Cutting-edge dance/theater collaboration occurs between UC Santa Cruz and New York University

Lubricious Transfer-an ambitious dance experiment in live, transcontinental collaboration using the Internet-was broadcast simultaneously last week to audiences at UC Santa Cruz's Experimental Theater and New York University's Frederick Loewe Theater.

The April 15 and 16 performances were the culmination of a distance arts education project undertaken by an interdisciplinary mix of faculty, students, and staff at both universities. The result was an interactive, real-time performance where UC Santa Cruz dancers performed in front of three "liquid screens" upon which live images of the New York University dancers were simultaneously projected.

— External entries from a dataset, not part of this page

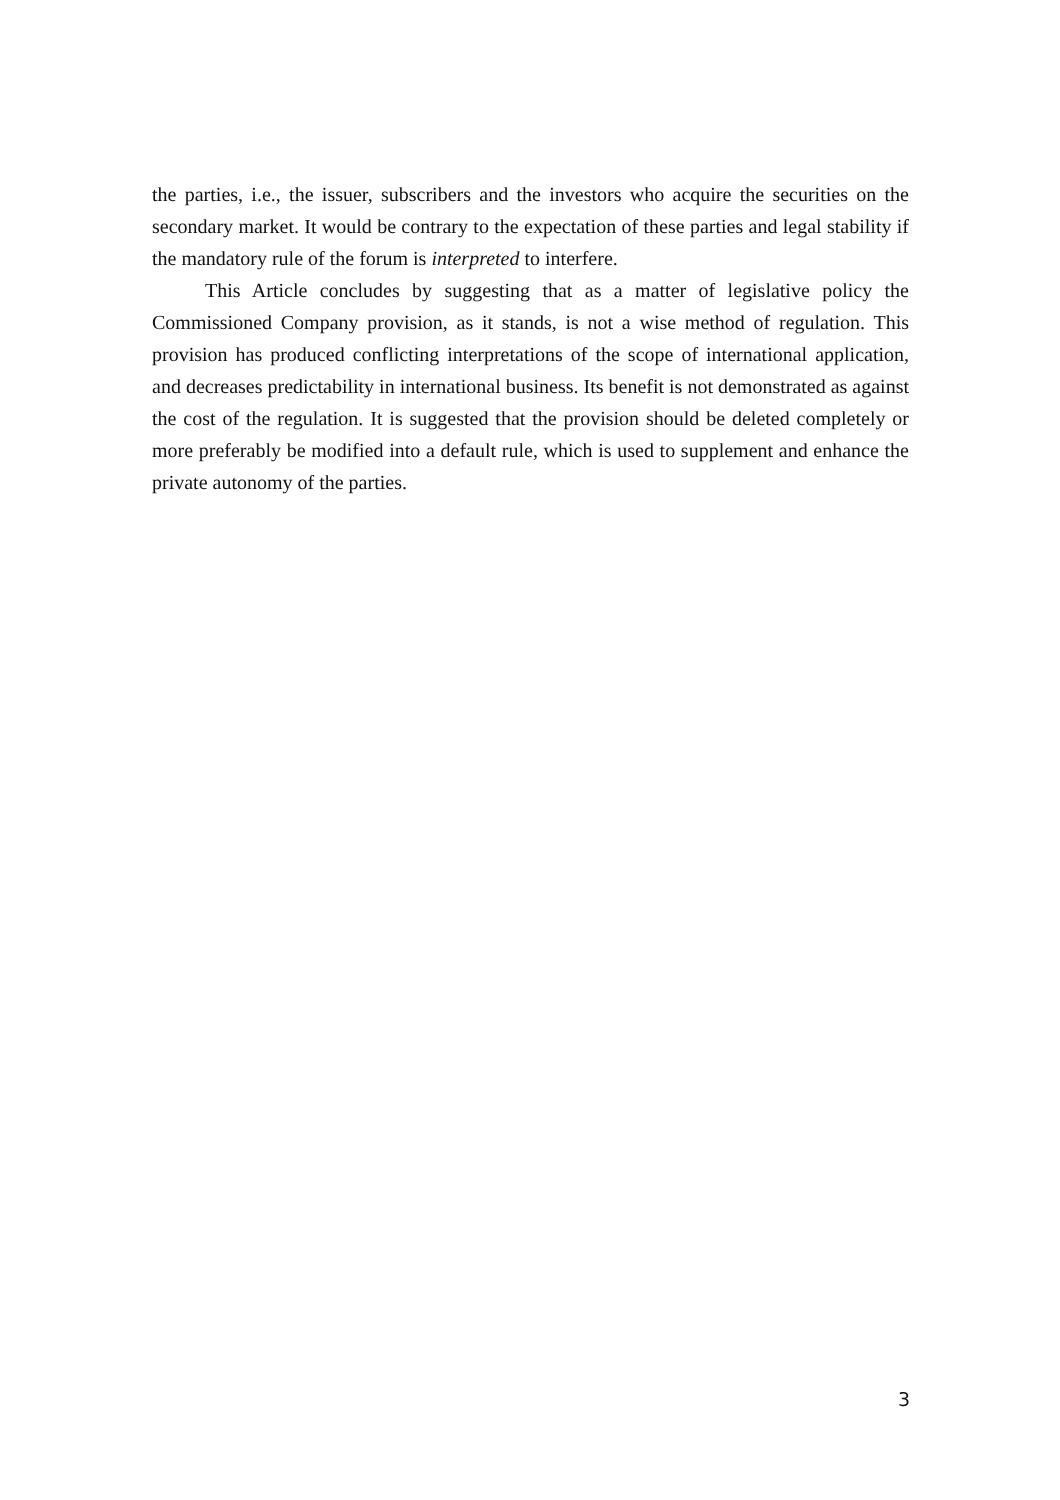the parties, i.e., the issuer, subscribers and the investors who acquire the securities on the secondary market. It would be contrary to the expectation of these parties and legal stability if the mandatory rule of the forum is interpreted to interfere.
This Article concludes by suggesting that as a matter of legislative policy the Commissioned Company provision, as it stands, is not a wise method of regulation. This provision has produced conflicting interpretations of the scope of international application, and decreases predictability in international business. Its benefit is not demonstrated as against the cost of the regulation. It is suggested that the provision should be deleted completely or more preferably be modified into a default rule, which is used to supplement and enhance the private autonomy of the parties.
3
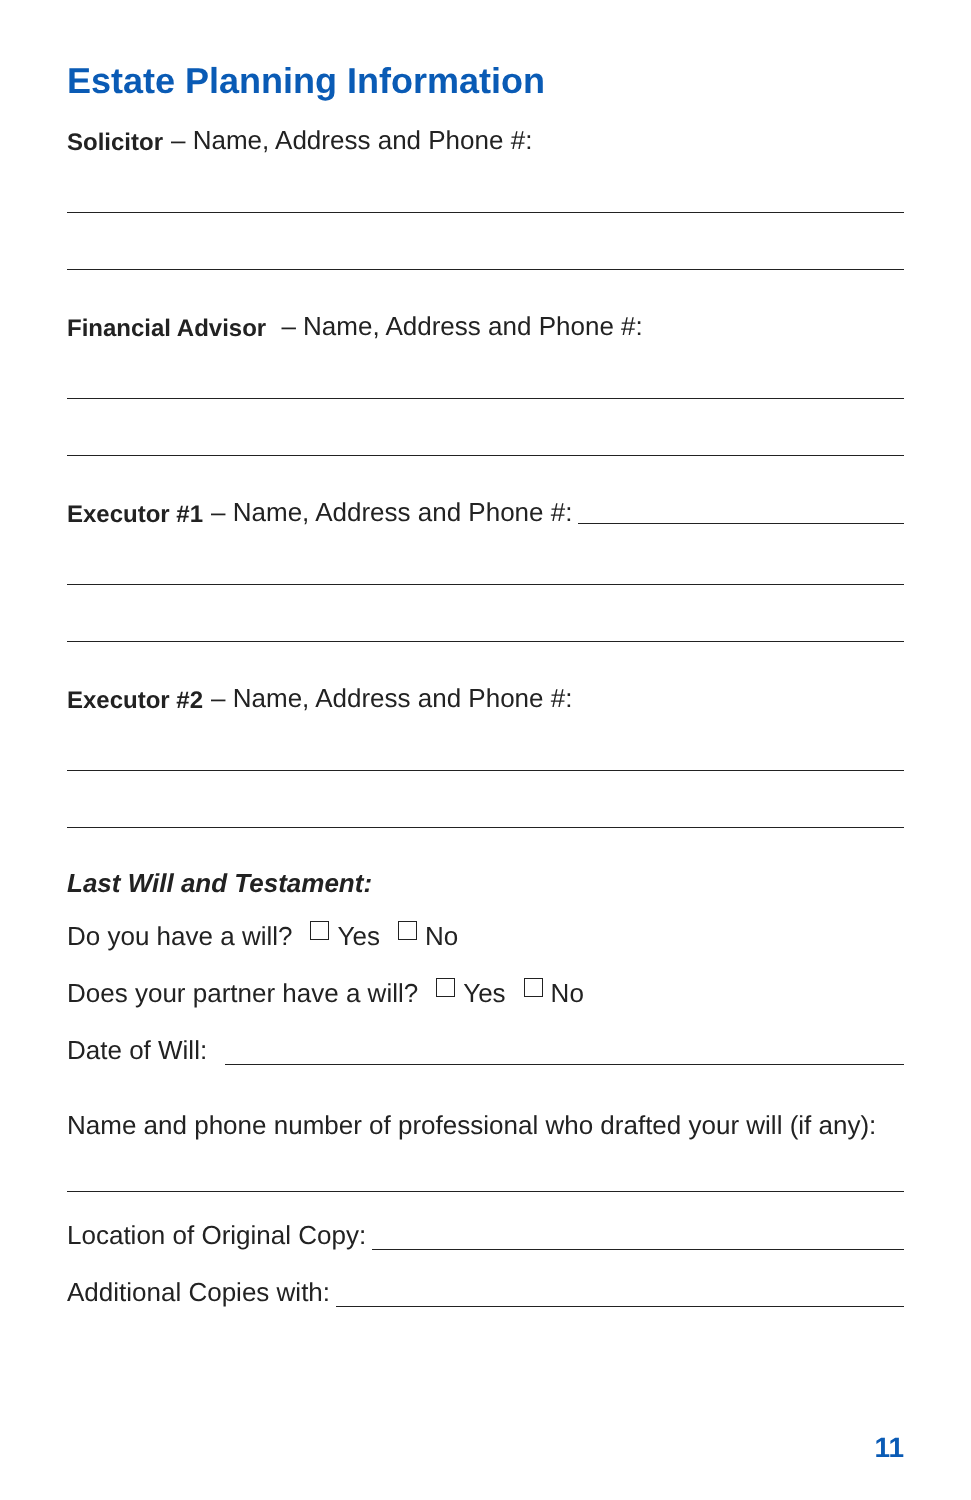Estate Planning Information
Solicitor – Name, Address and Phone #:
Financial Advisor – Name, Address and Phone #:
Executor #1 – Name, Address and Phone #:
Executor #2 – Name, Address and Phone #:
Last Will and Testament:
Do you have a will? Yes No
Does your partner have a will? Yes No
Date of Will:
Name and phone number of professional who drafted your will (if any):
Location of Original Copy:
Additional Copies with:
11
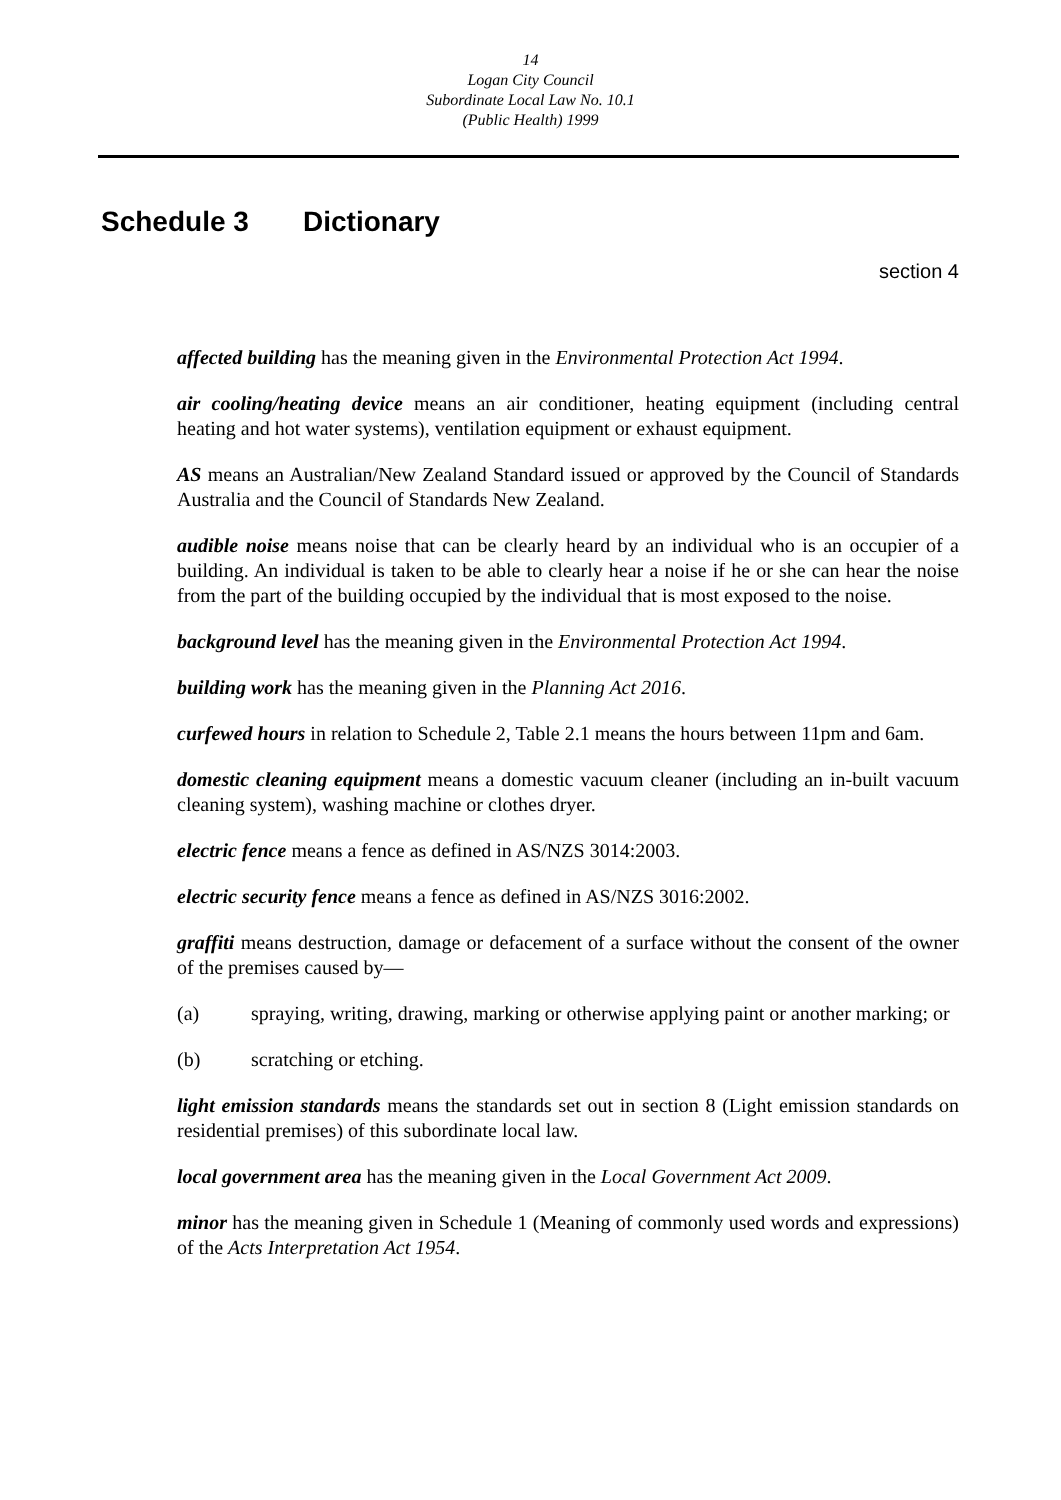14
Logan City Council
Subordinate Local Law No. 10.1
(Public Health) 1999
Schedule 3 Dictionary
section 4
affected building has the meaning given in the Environmental Protection Act 1994.
air cooling/heating device means an air conditioner, heating equipment (including central heating and hot water systems), ventilation equipment or exhaust equipment.
AS means an Australian/New Zealand Standard issued or approved by the Council of Standards Australia and the Council of Standards New Zealand.
audible noise means noise that can be clearly heard by an individual who is an occupier of a building. An individual is taken to be able to clearly hear a noise if he or she can hear the noise from the part of the building occupied by the individual that is most exposed to the noise.
background level has the meaning given in the Environmental Protection Act 1994.
building work has the meaning given in the Planning Act 2016.
curfewed hours in relation to Schedule 2, Table 2.1 means the hours between 11pm and 6am.
domestic cleaning equipment means a domestic vacuum cleaner (including an in-built vacuum cleaning system), washing machine or clothes dryer.
electric fence means a fence as defined in AS/NZS 3014:2003.
electric security fence means a fence as defined in AS/NZS 3016:2002.
graffiti means destruction, damage or defacement of a surface without the consent of the owner of the premises caused by—
(a) spraying, writing, drawing, marking or otherwise applying paint or another marking; or
(b) scratching or etching.
light emission standards means the standards set out in section 8 (Light emission standards on residential premises) of this subordinate local law.
local government area has the meaning given in the Local Government Act 2009.
minor has the meaning given in Schedule 1 (Meaning of commonly used words and expressions) of the Acts Interpretation Act 1954.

The project was conceived by new UC Santa Cruz assistant theater arts professor Ted Warburton and carried out in his movement research class last quarter. UC Santa Cruz's technical staff provided the expertise and instruction that eventually enabled students to run all of the technical aspects of the performances.

"I believe this is the first course in the U.S. to offer students both the opportunity to perform and to acquire the technical knowledge necessary to produce this type of event," noted Warburton. "We had both groups of performers on opposite sides of the country working together-interconnected and interdependent-using advanced telecommunications for artistic collaborative purposes."

Warburton has danced professionally with American Ballet Theatre and holds a doctoral degree in psychology from Harvard, as well as a master's in technology. He came to UC Santa Cruz last summer from New York University where he served as the director of its dance program. As a result, he invited Ben Munisteri, an award-winning choreographer who recently decided to attend graduate school at NYU, to collaborate from New York. Together, they set up a series of video-conferencing sessions to help create the event.

"There is a strong research component to this project," added Warburton. "We're interested in how students' perceptions of technology change and whether the technology is inhibiting or enabling creativity."

"There is not much research on distance education and zero research on arts distance education," he noted. "This is a new genre of art, and we are doing creative research pushing the boundaries of the dance discipline."